■ CHALLENGES ■
1) Answer these questions about the post on The Economist's view of Mr Webb:
(a) Who wrote the post?
(b) On what date was it published?
(c) In the quoted passage, which two ancient places does Mr Webb say America may go the way of?
2) Pick up the post on The Economist's view of Mr Webb right after its last sentence and keep writing it.

■ DOCUMENT ■
════
If The Economist doesn't like you . .

By: teacherken
Published On: 6/21/2008 5:31:23 PM

perhaps that's the best endorsement possible.  I quote:
The main worry about Mr Webb, however, is that he is a genuine fire-breathing economic populist. He appears actually to believe the sort of stuff that Mr Obama only says during Democratic primaries. Since vice-presidents sometimes become presidents, this matters. American workers, says Mr Webb, "are at the mercy of cut-throat executives who are vastly overpaid, partly as a consequence of giving [the workers'] jobs away to other people." Illegal immigration and globalisation "threaten to dissipate" the American middle-class way of life. He predicts that, unless the government acts to restore "economic fairness", America "may well go the way of ancient Greece [or] greed-ridden Rome".
════
(Dataset items)
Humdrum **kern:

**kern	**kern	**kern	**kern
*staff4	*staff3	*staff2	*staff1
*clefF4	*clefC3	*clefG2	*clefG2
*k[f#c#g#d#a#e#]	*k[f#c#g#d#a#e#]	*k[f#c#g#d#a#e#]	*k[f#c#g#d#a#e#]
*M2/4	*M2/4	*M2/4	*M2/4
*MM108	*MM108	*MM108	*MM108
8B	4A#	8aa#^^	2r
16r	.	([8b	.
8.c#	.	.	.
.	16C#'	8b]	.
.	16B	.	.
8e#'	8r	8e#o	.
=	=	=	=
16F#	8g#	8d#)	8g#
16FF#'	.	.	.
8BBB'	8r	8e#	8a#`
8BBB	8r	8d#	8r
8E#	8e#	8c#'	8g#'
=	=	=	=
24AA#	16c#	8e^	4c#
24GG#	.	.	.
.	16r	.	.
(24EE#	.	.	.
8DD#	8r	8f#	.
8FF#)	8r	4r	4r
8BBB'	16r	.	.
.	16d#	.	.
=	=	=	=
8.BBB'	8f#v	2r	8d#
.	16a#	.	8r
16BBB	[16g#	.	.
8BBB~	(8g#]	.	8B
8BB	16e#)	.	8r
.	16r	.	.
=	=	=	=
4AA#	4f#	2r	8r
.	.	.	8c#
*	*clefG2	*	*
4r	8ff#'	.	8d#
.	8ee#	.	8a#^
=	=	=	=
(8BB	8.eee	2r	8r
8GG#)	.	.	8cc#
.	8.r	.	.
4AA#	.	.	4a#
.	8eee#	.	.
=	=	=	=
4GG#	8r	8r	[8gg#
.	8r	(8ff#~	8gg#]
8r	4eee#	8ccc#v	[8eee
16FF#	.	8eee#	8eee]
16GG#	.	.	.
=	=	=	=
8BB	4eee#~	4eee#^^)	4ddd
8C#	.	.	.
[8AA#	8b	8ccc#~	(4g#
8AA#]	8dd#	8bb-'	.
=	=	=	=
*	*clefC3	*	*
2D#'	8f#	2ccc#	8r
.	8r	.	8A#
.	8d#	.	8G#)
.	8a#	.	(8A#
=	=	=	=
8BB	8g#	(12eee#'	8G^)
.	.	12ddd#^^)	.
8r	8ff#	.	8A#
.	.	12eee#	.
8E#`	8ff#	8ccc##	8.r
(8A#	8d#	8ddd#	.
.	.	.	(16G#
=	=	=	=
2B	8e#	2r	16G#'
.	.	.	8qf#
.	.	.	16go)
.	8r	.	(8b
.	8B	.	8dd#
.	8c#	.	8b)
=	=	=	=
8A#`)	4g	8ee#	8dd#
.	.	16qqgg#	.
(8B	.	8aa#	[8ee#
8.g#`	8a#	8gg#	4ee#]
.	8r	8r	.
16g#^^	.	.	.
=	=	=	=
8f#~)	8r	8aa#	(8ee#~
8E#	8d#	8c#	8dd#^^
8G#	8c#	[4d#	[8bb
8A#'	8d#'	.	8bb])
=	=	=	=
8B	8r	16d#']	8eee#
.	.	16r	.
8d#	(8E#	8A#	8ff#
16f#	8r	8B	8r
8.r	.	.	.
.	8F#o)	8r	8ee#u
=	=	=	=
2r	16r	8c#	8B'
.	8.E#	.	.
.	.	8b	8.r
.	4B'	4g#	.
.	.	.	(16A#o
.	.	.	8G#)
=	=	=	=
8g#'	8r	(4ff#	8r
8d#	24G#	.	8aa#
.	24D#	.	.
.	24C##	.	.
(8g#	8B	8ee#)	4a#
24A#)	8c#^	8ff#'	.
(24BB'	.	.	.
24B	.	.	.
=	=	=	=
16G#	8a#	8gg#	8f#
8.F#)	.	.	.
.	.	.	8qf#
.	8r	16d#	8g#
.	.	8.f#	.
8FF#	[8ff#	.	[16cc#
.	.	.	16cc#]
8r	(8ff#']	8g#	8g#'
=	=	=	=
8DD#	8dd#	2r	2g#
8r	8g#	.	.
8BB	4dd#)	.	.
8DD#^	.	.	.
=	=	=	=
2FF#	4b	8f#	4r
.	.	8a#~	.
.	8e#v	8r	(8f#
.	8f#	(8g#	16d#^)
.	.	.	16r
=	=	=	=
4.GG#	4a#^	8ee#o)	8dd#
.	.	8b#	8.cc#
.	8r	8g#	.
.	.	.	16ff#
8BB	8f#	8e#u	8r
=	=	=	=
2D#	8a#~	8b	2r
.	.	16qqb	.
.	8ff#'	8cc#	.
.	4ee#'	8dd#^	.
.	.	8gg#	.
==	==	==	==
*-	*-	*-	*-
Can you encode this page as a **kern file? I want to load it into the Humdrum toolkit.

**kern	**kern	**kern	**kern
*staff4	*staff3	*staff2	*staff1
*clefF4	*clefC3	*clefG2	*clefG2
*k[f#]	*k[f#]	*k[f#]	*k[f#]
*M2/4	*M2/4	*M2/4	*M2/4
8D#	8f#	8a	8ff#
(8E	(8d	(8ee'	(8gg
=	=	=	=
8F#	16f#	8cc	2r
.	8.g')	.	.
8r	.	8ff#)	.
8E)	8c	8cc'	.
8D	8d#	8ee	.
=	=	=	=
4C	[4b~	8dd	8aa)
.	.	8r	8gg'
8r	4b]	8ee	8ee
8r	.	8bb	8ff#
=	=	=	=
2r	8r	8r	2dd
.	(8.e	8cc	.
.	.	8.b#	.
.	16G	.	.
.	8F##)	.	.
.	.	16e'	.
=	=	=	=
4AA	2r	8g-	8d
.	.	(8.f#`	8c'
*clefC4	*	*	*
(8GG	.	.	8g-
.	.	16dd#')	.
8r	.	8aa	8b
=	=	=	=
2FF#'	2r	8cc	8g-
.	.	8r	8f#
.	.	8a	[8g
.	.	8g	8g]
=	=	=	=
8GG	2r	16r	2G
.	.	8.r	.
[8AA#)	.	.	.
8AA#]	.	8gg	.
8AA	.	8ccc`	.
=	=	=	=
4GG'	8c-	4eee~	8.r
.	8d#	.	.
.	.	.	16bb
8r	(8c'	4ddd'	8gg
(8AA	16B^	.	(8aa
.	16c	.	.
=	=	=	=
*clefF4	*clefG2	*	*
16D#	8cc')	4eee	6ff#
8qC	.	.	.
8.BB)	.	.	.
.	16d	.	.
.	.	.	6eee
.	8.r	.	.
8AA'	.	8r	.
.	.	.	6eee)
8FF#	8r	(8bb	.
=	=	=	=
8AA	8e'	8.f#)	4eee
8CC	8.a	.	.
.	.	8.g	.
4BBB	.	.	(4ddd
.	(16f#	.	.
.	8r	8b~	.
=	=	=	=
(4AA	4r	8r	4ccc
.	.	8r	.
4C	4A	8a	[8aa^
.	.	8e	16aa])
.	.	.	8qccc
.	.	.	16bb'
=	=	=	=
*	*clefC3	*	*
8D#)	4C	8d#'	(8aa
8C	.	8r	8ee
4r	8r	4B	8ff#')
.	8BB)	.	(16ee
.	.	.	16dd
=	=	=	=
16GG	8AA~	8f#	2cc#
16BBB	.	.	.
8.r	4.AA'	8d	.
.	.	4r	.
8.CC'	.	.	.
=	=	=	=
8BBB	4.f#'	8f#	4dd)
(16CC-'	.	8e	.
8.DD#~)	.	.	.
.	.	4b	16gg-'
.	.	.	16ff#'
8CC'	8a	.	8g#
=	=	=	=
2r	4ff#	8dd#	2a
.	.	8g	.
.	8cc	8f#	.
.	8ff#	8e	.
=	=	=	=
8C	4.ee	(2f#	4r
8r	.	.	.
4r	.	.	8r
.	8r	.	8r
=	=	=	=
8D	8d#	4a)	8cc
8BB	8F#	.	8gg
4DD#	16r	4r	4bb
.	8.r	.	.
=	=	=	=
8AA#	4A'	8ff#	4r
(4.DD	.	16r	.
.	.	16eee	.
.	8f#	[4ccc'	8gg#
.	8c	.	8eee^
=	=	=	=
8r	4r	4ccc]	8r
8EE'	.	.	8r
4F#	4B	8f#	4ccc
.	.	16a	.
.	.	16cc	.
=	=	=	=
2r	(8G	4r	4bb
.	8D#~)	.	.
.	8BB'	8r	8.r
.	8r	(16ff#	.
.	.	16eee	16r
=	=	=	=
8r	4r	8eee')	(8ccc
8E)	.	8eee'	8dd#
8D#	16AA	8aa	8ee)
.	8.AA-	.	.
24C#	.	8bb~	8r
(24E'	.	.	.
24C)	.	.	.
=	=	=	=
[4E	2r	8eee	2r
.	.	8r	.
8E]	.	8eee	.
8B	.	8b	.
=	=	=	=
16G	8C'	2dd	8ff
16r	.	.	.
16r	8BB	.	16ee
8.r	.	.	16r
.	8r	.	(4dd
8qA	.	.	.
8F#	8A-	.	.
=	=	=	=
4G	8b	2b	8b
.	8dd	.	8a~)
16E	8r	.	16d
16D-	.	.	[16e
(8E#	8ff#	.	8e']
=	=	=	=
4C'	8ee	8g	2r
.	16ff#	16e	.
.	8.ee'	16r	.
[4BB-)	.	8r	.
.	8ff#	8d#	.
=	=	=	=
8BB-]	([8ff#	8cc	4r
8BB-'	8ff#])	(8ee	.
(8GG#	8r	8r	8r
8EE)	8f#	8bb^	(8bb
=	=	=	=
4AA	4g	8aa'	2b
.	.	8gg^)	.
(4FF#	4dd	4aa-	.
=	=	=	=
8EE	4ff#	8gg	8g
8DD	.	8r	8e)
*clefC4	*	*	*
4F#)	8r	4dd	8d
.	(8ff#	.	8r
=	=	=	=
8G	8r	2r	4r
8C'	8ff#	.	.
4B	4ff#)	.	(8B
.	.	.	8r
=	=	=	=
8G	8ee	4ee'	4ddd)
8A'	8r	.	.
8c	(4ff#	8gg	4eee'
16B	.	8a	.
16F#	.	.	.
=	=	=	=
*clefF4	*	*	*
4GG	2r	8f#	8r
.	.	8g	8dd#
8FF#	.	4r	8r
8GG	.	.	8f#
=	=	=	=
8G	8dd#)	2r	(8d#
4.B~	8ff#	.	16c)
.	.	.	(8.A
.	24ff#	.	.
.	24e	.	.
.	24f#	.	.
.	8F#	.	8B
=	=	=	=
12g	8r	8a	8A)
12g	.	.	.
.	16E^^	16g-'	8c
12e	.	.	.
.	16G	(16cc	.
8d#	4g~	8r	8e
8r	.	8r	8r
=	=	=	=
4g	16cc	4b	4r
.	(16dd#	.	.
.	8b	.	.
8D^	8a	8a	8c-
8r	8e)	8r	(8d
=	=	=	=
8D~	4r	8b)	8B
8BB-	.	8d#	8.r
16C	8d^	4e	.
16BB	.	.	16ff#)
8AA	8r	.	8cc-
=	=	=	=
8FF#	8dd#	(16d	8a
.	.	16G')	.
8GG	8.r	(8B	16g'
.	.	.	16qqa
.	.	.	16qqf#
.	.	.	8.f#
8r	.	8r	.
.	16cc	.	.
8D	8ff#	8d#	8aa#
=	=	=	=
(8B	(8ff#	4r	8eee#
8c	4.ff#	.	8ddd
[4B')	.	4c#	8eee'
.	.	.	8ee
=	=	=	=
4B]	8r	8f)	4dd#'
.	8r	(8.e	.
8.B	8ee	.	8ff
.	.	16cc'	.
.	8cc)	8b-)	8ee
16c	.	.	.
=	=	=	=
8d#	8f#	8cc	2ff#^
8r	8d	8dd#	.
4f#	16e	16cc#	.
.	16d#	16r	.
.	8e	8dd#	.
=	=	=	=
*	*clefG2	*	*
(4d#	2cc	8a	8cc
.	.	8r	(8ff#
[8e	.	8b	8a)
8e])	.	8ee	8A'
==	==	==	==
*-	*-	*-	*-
════
■ OUTPUTS IN ORDER ■
1)
(a) teacherken
(b) 6/21/2008
(c) Ancient Greece and "greed-ridden Rome"

2)
That is from The Class Warrior, which is subtitled Jim Webb would make a poor running-mate for Barack Obama.  This piece in The Economist is interesting:
It give all the normal advantages that Webb would bring to the ticket: his military expertise, his prescience on Iraq, and so on.  And, not unexpected, it repeats the canards about him as a candidate: in the paragraph immediately above the one quoted at the beginning of this posting we read

Mr Webb is an indifferent campaigner. His speeches are awkward, he clearly dislikes all the flesh-pressing and he looks like an angry potato. He has infuriated some Democrats (but pleased others) by bucking party orthodoxy on matters of race and sex. He thinks it unfair to poor whites that racial preferences designed to atone for slavery and segregation should be extended to virtually every other minority group. And in 1979 he wrote an article opposing combat roles for women entitled, simply: "Women Can't Fight". (He has since changed his mind.)

Still, the article points out that Webb remains a favorite to be the running mate when one looks at sites like Intrade.  And it repeats to a wide audience the strengths he does have.

And what the publication absolutely fails to get is that Jim Webb is quite serious about economic inequity.  The also seem to willfully misread some of what he has to say in his latest book.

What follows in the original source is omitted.